Yoksul ülkeler aynı zamanda gelişmiş ülkelerde kullanılan eski ve kullanılamaz teknolojiler için de ideal yerlerdir. Gelişmiş ülkelerde artık işe yaramadığı ya da hurda olduğu için artık ilgi çekici olmayan şeyler. yer kaplar, yıllar içinde ülkelerin büyük çöplük haline gelen azgelişmiş dünyaya gönderilir. zengin.
- İlginizi çekebilir: "En önemli 15 kripto para türü (ve özellikleri)"
4. Uluslararası Ticaret
Uluslararası ticaret her zaman gelişmiş ülkelere fayda sağlayacak şekilde tasarlanmıştır. Hem çok uluslu şirketler hem de uluslararası ticaret anlaşmaları, müşterilerin ihtiyaçlarını karşılamak için tasarlanmıştır. Ülkelerin neye ihtiyacı olduğunu düşünmeden, egemen ulusların ihtiyaç ve hedeflerini geri kalmış.
Uluslararası ticaret ve serbest piyasa, egemen ülkelerin çıkarlarına fayda sağlayarak onları daha da fazla hale getirir. zengindir, ancak çevre ülkeleri daha da bağımlı hale getirmenin tam tersi bir etkiye sahiptir. fakir.
- İlgili makale: "6 çeşit üretim şekli"
5. Kuzey, güneyin fakir olmasını istiyor
zengin uluslar sahip oldukları yaşam standartlarını sürdürmek için en az gelişmiş ülkelerin bağımlılık durumunu aktif olarak sürdürmeye çalışmak ve elde edilen üretimi ve sanayileşme derecesini korumak.

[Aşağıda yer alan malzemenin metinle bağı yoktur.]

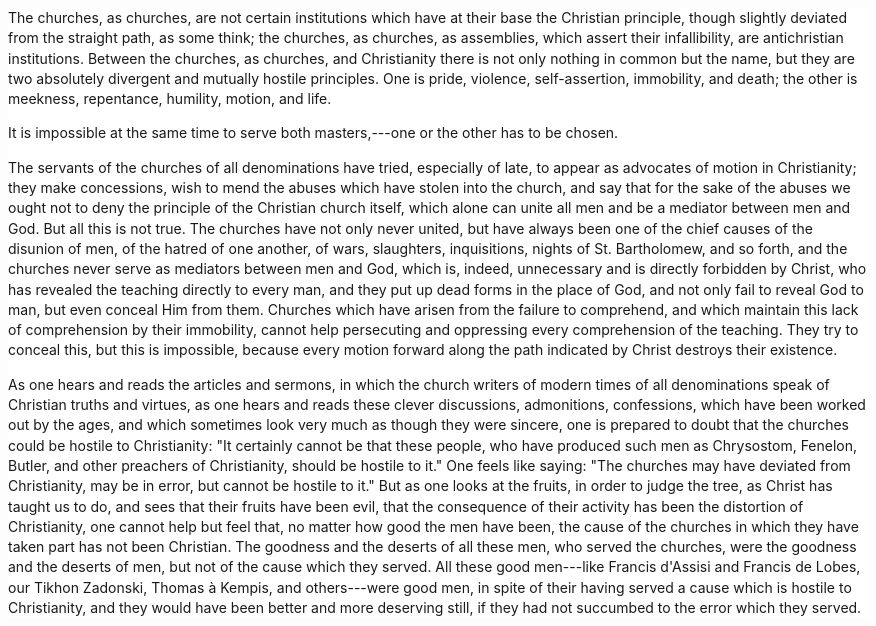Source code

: The churches, as churches, are not certain institutions
which have at their base the Christian principle, though
slightly deviated from the straight path, as some think; the
churches, as churches, as assemblies, which assert their
infallibility, are antichristian institutions. Between the
churches, as churches, and Christianity there is not only
nothing in common but the name, but they are two absolutely
divergent and mutually hostile principles. One is pride,
violence, self-assertion, immobility, and death; the other
is meekness, repentance, humility, motion, and life.

It is impossible at the same time to serve both
masters,---one or the other has to be chosen.

The servants of the churches of all denominations have
tried, especially of late, to appear as advocates of motion
in Christianity; they make concessions, wish to mend the
abuses which have stolen into the church, and say that for
the sake of the abuses we ought not to deny the principle of
the Christian church itself, which alone can unite all men
and be a mediator between men and God. But all this is not
true. The churches have not only never united, but have
always been one of the chief causes of the disunion of men,
of the hatred of one another, of wars, slaughters,
inquisitions, nights of St. Bartholomew, and so forth, and
the churches never serve as mediators between men and God,
which is, indeed, unnecessary and is directly forbidden by
Christ, who has revealed the teaching directly to every man,
and they put up dead forms in the place of God, and not only
fail to reveal God to man, but even conceal Him from them.
Churches which have arisen from the failure to comprehend,
and which maintain this lack of comprehension by their
immobility, cannot help persecuting and oppressing every
comprehension of the teaching. They try to conceal this, but
this is impossible, because every motion forward along the
path indicated by Christ destroys their existence.

As one hears and reads the articles and sermons, in which
the church writers of modern times of all denominations
speak of Christian truths and virtues, as one hears and
reads these clever discussions, admonitions, confessions,
which have been worked out by the ages, and which sometimes
look very much as though they were sincere, one is prepared
to doubt that the churches could be hostile to Christianity:
"It certainly cannot be that these people, who have produced
such men as Chrysostom, Fenelon, Butler, and other preachers
of Christianity, should be hostile to it." One feels like
saying: "The churches may have deviated from Christianity,
may be in error, but cannot be hostile to it." But as one
looks at the fruits, in order to judge the tree, as Christ
has taught us to do, and sees that their fruits have been
evil, that the consequence of their activity has been the
distortion of Christianity, one cannot help but feel that,
no matter how good the men have been, the cause of the
churches in which they have taken part has not been
Christian. The goodness and the deserts of all these men,
who served the churches, were the goodness and the deserts
of men, but not of the cause which they served. All these
good men---like Francis d'Assisi and Francis de Lobes, our
Tikhon Zadonski, Thomas à Kempis, and others---were good
men, in spite of their having served a cause which is
hostile to Christianity, and they would have been better and
more deserving still, if they had not succumbed to the error
which they served.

Bu, daha az gelişmiş ulusların ekonomilerini, politikalarını, medyalarını, eğitimlerini, kültürlerini ve hatta sporlarını etkileyen yönlerini kontrol ederek yapılır. İnsan gelişiminin derecesini şu veya bu şekilde etkileyen herhangi bir yön manipüle edilir.
- İlginizi çekebilir: "Sosyal ve siyasi hayatımızı yöneten 6 yönetim biçimi"
6. Bağımsızlığı sabote etmek
Zengin uluslar, bağımlı ulusların kendilerini onların etkisinden kurtarmaya yönelik tüm girişimlerini ortadan kaldırmaya çalışırlar. Kuzey ülkeleri, güney ülkelerinin ekonomik, kültürel ve siyasi bağımsızlığına yönelik her türlü sabotajı yapıyor. ekonomik yaptırımlar, askeri güç kullanımı veya göç akışının ve ticari malların kontrolü yoluyla.
- İlgili makale: "Çatışma psikolojisi: savaşları ve şiddeti açıklayan teoriler"
7. İthal ikamesi ve korumacılık uygulaması
Bağımlılık teorisi, gelişmekte olan ülkeleri zenginleştirmek ve merkezi güçlerden ekonomik bağımsızlık başlatmak için, İthal ikamesi yoluyla ihracat çeşitlendirilmeli ve sanayileşme hızlandırılmalıdır..
Ayrıca korumacı politikaların uygulanması gerektiği, iktidarın sınırlandırılması için etkili tedbirler olarak değerlendirildiği düşünülmektedir. uluslararası ticaret ve sermayenin fakir ülkelerden zengin ülkelere tek yönlü akışını sağlamak, zayıflama Ülkeler, dışa bağımlılıklarını azaltmak ve kendi tüketimlerini karşılamak için yerli üretimlerini artırmak için yüksek tarifeler uygulamalıdır.